Ya, kita mungkin membutuhkan kata yang lebih baik daripada "beracun" (toxic).
Tapi, penolakan spontan terhadap pemahaman maskulinitas beracun, menurut saya, sama saja dengan mengabaikan masalah kesehatan masyarakat yang mematikan, memunculkan kerugian yang menyedihkan bagi kita semua, pria maupun perempuan.
Demikianlah, perlu dijelaskan bahwa maskulinitas itu sendiri tak beracun. Toxic masculinity adalah fenomena budaya di mana maskulinitas diartikan secara ekstrem. Tak masalah untuk menjadi pria maskulin dan tak masalah menjadi perempuan feminin.
Saya pikir itu tak perlu dikatakan lagi, tapi saya tahu jika saya tak menjelaskannya sekarang, maka setidaknya satu orang akan berpikir bahwa tujuan saya di sini adalah membuat lelaki menjadi lebih feminin atau apa pun. Tidak.
Konsep yang saya kritik saat ini bukanlah maskulinitas secara keseluruhan dalam arti yang abstrak dan tak bisa dijelaskan, melainkan maskulinitas yang beracun, sebuah konsep yang mudah dijelaskan dan terbukti telah melanggengkan kerugian sosial yang serius.
Maskulinitas beracun tak menguntungkan siapa pun
Maskulinitas beracun, sekali lagi, merugikan semua orang, laki-laki maupun perempuan. Tak ada yang diuntungkan olehnya. Di sini saya mengidentifikasi tiga masalah utama dari doktrin maskulinitas beracun.
Pertama, kekerasan seksual. Maskulinitas beracun, tentu saja, bukan penyebab dari semua kasus kekerasan seksual, tapi hal ini merupakan faktor yang mendasari banyak kasus. Lelaki, menurut stereotipnya, harus lebih agresif dibandingkan perempuan.

KETENTUAN TUGAS →
a: Tuliskan ulang bagian teks tentang maskulinitas beracun, mulai dari "Saya pikir itu" dan berakhir pada "doktrin maskulinitas beracun.".
b: Teruskan teks tentang maskulinitas beracun setelah kalimat terakhir yang ditampilkan.

(Data titik kunci tubuh atau tangan)

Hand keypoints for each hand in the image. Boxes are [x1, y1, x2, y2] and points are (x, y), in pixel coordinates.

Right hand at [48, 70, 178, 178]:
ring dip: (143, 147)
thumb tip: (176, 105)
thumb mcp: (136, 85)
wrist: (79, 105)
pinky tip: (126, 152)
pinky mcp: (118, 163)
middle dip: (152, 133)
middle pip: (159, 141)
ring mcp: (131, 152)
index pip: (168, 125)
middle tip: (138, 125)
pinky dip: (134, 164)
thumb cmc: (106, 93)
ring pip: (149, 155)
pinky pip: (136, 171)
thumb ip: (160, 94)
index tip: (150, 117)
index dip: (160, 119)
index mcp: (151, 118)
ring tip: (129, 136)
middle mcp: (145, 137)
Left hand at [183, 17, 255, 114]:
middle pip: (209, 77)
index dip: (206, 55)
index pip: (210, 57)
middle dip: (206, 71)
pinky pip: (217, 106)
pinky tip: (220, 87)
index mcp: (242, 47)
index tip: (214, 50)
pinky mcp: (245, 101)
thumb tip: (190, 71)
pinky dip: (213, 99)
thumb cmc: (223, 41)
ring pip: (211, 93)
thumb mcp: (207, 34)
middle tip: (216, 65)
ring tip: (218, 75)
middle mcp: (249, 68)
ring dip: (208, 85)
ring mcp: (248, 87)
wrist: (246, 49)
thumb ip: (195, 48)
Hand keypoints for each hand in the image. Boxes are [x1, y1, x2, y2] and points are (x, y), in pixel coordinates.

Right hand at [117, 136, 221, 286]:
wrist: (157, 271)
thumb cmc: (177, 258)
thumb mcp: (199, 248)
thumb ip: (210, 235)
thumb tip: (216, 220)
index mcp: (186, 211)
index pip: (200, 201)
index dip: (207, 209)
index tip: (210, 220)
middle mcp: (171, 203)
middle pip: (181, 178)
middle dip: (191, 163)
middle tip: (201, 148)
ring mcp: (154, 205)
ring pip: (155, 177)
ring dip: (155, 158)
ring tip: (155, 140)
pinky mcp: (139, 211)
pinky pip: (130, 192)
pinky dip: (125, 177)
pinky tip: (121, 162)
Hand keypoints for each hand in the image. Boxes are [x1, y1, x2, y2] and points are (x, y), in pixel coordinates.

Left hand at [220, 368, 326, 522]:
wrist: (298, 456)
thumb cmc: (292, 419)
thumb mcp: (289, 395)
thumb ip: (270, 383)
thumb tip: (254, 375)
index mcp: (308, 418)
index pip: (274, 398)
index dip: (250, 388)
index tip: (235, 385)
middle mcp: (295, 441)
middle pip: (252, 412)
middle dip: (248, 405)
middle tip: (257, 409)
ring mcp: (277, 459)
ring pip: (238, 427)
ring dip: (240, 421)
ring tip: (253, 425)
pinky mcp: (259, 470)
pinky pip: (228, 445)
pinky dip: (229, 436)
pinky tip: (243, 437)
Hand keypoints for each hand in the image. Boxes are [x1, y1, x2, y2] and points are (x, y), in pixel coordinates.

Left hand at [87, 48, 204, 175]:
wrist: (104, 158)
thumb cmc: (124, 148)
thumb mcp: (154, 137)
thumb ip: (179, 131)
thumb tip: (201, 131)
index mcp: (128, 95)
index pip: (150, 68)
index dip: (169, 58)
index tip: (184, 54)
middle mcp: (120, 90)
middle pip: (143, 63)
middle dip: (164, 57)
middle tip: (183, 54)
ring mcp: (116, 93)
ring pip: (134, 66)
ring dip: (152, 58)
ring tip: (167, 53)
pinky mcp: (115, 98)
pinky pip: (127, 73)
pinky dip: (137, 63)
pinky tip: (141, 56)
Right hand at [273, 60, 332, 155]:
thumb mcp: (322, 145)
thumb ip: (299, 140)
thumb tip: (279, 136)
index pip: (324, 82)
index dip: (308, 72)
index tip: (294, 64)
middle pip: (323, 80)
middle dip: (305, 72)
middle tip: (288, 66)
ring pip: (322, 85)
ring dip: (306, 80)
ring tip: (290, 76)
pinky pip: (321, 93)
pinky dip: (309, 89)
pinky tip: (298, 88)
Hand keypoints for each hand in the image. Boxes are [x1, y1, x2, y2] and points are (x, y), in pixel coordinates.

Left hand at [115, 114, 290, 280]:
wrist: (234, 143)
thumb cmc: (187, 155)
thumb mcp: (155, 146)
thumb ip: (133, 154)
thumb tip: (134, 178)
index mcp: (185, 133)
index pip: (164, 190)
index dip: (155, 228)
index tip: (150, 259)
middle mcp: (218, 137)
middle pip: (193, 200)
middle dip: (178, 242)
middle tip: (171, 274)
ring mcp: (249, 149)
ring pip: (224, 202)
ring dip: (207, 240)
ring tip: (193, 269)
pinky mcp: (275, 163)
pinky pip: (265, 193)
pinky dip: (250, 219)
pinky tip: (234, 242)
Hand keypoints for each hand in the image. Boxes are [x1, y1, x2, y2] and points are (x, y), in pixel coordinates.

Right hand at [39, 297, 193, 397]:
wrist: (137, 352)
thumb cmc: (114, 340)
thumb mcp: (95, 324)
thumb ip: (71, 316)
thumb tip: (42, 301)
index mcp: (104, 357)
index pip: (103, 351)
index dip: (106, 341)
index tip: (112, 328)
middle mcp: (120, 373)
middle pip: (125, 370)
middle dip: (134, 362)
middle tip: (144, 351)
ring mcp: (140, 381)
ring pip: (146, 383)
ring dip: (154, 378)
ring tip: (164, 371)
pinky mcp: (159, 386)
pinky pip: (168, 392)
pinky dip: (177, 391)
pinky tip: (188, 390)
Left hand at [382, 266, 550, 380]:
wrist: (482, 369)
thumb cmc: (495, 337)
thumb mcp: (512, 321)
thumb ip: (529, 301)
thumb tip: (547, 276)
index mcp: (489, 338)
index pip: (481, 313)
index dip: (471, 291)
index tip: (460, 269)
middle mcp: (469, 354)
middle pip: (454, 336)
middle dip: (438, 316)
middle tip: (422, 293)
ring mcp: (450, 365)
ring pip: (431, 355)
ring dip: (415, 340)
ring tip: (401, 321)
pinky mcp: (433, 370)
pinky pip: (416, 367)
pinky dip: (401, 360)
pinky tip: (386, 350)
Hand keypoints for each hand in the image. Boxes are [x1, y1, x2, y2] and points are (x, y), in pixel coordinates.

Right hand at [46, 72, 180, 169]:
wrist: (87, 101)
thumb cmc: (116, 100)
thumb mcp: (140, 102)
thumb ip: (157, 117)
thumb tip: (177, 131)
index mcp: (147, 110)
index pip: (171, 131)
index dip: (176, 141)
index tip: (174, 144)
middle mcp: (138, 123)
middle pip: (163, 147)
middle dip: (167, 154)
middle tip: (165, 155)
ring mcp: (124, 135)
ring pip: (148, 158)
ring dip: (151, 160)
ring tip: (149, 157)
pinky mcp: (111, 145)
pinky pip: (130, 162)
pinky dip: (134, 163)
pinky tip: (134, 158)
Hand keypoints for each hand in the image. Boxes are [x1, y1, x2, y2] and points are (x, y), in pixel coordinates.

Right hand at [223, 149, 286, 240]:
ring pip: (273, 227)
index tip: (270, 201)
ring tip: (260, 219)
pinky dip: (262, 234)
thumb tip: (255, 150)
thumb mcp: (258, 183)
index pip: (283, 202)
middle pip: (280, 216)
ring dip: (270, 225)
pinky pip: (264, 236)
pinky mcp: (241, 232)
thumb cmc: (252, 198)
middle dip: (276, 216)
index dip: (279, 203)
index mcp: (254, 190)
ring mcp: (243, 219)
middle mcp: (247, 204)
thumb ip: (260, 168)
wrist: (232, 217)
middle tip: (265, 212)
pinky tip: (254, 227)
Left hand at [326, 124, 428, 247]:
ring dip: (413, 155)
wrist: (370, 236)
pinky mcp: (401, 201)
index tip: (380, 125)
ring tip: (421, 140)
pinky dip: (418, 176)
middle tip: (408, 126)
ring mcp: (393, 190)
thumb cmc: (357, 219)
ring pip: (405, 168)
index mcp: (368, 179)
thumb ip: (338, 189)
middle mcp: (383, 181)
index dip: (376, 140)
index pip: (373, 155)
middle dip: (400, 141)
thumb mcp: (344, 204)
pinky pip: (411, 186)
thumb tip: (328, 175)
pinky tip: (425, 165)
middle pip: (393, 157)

JAWABAN PER NOMOR →
a:
Saya pikir itu tak perlu dikatakan lagi, tapi saya tahu jika saya tak menjelaskannya sekarang, maka setidaknya satu orang akan berpikir bahwa tujuan saya di sini adalah membuat lelaki menjadi lebih feminin atau apa pun. Tidak.
Konsep yang saya kritik saat ini bukanlah maskulinitas secara keseluruhan dalam arti yang abstrak dan tak bisa dijelaskan, melainkan maskulinitas yang beracun, sebuah konsep yang mudah dijelaskan dan terbukti telah melanggengkan kerugian sosial yang serius.
Maskulinitas beracun tak menguntungkan siapa pun
Maskulinitas beracun, sekali lagi, merugikan semua orang, laki-laki maupun perempuan. Tak ada yang diuntungkan olehnya. Di sini saya mengidentifikasi tiga masalah utama dari doktrin maskulinitas beracun.

b:
Penekanan tersebut, yang pada dasarnya menegaskan dominasi dan kekuasaan, mendorong lelaki untuk melakukan agresi seksual. Norma maskulin tak mengajari lelaki bagaimana cara memperlakukan perempuan dengan baik; lelaki diajari untuk menaklukkannya.
Jika itu terdengar tak asing, itu karena salah satu prinsip penting dari maskulinitas beracun adalah aspirasi ekstrem untuk dominasi seksual. Prinsip ini membuat lelaki merasa berhak atas tubuh perempuan hanya karena mereka adalah "lelaki yang baik".
Hak semacam itu yang akhirnya kerap berkontribusi pada budaya pemerkosaan dan misogini. Dengan percaya atau menganggap diri mereka tak "cukup maskulin", lelaki dapat menggunakan kekerasan seksual untuk memenuhi ekspektasi gender.
Selain memotivasi pelaku, maskulinitas beracun juga bisa menjadi penghalang sistemik dan penghalang internal bagi laki-laki penyintas kekerasan seksual. Lelaki biasanya dikondisikan untuk berpikir bahwa mereka tak berisiko mengalami pelecehan seksual.